» **Aufgabenstellung**:
**A)** In welchem Jahr wurde laut dem Text über die Gotthardbahn die alte Bergstrecke eingeweiht?
**B)** Führe den Text über die Gotthardbahn im Anschluss an seinen letzten Satz weiter.

Die Neat ist ein spektakuläres Bauwerk. Doch was geschieht nach der Eröffnung des neuen Gottharddurchstichs mit der alten Bergstrecke?
Wunder vom Gotthard – damit ist nicht gemeint, dass es für einmal über die Ostertage keinen Stau vor dem Strassentunnel gehabt hätte. Mit dem Wunder vom Gotthard ist auch weder die sagenhafte Teufelsbrücke und noch die wirklich sensationelle Neat-Röhre gemeint. Sondern jenes Bauwerk, das wegen dieser Röhre je nach Betrachtung als überflüssig oder mindestens vernachlässigbar eingestuft wird: die alte, 1882 eingeweihte Bergstrecke.
Auch bei der bestehenden Gotthardbahn denkt man zuerst an den mit seinen 15 Kilometern vorübergehend längsten Tunnel der Welt. Sicherlich ein beachtliches Werk, übersehen wird dabei aber gerne, dass die Zufahrten mit ihren vielen Kehrtunnels und Brücken ebenfalls allergrösste Anerkennung verdienen – etwa indem man sie ins Unesco-Weltkulturerbe aufnähme. Dieser Vorschlag wurde schon 2007 lanciert, als man 125 Jahre Gotthardstrecke feierte. Dieser Tag ging der Bundesrat allerdings auf Distanz – er fürchtet die Verbindlichkeiten, die der Status als Weltkulturerbe am Gotthard nach sich ziehen würden.
Der Gotthard beginnt in Basel
In der Primarschule haben wir gelernt, dass der Gotthardpass gewissermassen in Basel beginne – mit der um 1225 erbauten Rheinbrücke. Inzwischen ist das umstritten, weil der Passverkehr am Gotthard schon vor dem Brückenbau in Basel wichtig war. Die Überwindung der Schöllenen mit dem Brückenbau in Uri um 1230 könnte man als «Basler Fortsetzung» verstehen.

» **Vorliegende Einträge**:
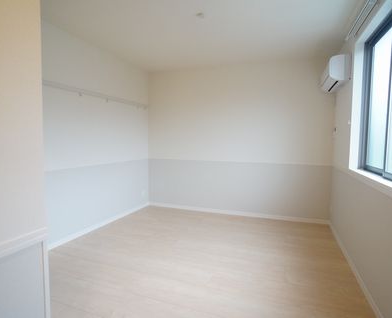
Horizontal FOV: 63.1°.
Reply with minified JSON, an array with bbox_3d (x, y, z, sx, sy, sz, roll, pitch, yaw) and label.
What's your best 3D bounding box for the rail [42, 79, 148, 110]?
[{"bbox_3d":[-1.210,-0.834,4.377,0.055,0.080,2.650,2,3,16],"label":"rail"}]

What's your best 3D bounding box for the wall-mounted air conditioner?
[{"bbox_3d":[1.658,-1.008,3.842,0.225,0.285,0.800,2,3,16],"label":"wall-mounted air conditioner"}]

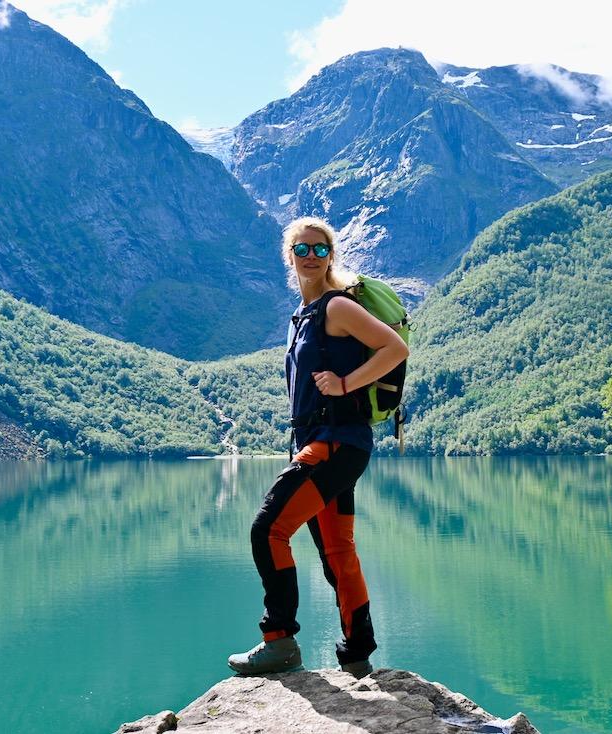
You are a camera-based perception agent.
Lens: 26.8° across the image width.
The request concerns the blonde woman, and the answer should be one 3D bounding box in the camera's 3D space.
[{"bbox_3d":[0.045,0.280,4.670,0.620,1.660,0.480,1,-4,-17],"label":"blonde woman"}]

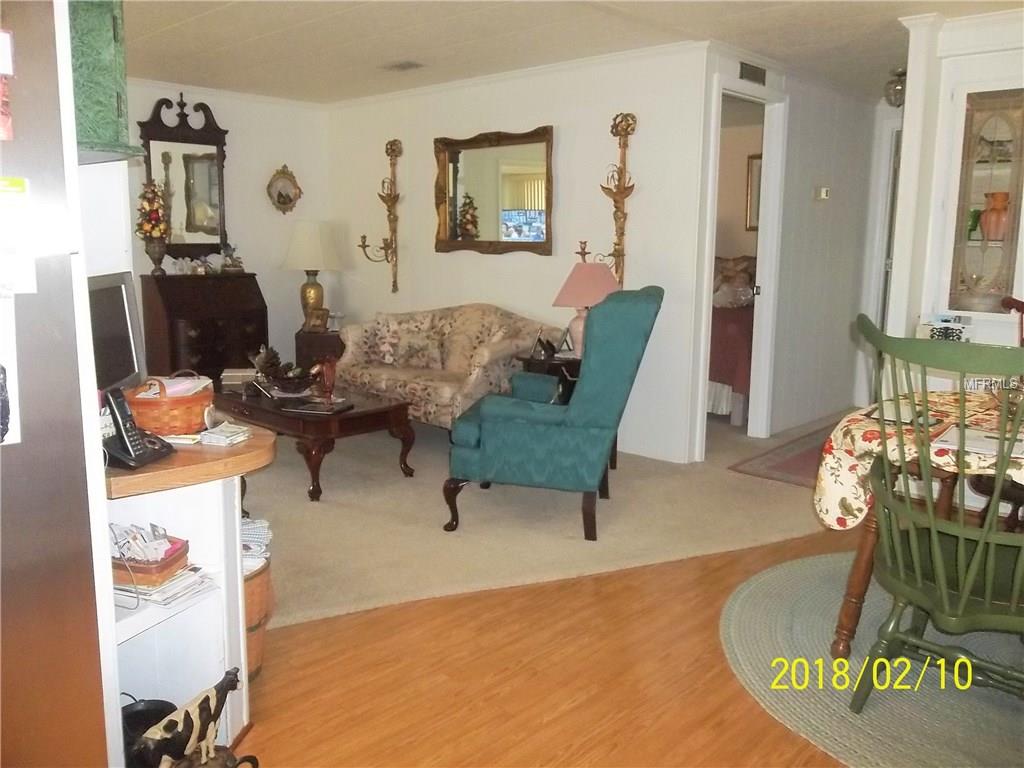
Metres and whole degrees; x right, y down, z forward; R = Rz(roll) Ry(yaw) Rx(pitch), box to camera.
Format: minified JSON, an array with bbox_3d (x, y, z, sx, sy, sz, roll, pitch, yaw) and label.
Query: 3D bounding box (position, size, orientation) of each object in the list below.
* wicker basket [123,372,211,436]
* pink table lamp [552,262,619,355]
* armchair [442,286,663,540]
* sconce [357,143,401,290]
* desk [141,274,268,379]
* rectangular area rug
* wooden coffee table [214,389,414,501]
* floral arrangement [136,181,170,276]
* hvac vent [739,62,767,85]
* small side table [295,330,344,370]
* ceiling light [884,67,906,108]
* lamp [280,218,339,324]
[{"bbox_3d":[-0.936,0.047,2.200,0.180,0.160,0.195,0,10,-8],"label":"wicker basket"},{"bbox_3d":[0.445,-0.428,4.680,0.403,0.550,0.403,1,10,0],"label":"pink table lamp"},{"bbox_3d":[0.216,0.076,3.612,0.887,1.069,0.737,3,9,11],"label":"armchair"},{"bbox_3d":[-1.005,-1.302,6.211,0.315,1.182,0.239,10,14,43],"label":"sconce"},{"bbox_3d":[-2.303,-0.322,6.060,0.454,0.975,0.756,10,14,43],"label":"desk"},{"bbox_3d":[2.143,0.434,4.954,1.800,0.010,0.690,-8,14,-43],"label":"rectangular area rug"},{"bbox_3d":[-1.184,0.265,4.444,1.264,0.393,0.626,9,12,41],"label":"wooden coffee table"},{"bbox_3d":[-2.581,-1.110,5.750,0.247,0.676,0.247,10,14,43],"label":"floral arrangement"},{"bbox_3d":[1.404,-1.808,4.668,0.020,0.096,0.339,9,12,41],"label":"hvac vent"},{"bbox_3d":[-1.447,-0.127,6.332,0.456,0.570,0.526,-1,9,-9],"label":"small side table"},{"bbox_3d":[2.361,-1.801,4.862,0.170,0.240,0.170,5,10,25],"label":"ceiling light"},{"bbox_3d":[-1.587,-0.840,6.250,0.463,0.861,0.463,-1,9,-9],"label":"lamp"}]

» **Lösungen**:
**A)** 1882

**B)**
Wie auch immer, Basel gehört seit bald 150 Jahren zum Club der Gotthard-Kantone, der die Förderung der Nord-Süd-Eisenbahnverbindung bezweckt. Darum hatte Regierungsrat Hans-Peter Wessels im vergangenen Herbst in Altdorf einen staatsmännischen Auftritt, als er eine Expertentagung über das Schicksal der alten Gotthardlinie besuchte.
Die Neat durchquert die Zentralschweiz, doch sie ist ein Werk der ganzen und für die ganze Schweiz. Und sie ist ein Projekt, auf das die ganze Schweiz stolz sein könnte. Das Jahrhundertwerk verwirklicht mit seinen 57 Kilometern den – im Moment – weltlängsten Tunnel. Die 25 Millionen Tonnen Gesteine, die aus dem Berg herausgeholt worden sind, könnten einen Güterzug in der Länge von Zürich bis nach New York füllen. Was das Werk tatsächlich kosten wird, weiss man erst, wenn es einmal fertiggestellt ist, die Rekordzahlen bewegen sich zwischen 14 und 24 Milliarden Franken, was so oder so unvorstellbar viel ist.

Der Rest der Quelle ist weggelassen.